▸ Required action: All of the records should be given again verbatim.

*** The records

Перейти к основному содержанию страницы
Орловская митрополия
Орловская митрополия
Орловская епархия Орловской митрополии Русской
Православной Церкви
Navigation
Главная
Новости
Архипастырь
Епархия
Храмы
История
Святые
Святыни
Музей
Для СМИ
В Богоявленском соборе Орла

******

▸ Exercise response:
Перейти к основному содержанию страницы
Орловская митрополия
Орловская митрополия
Орловская епархия Орловской митрополии Русской
Православной Церкви
Navigation
Главная
Новости
Архипастырь
Епархия
Храмы
История
Святые
Святыни
Музей
Для СМИ
В Богоявленском соборе Орла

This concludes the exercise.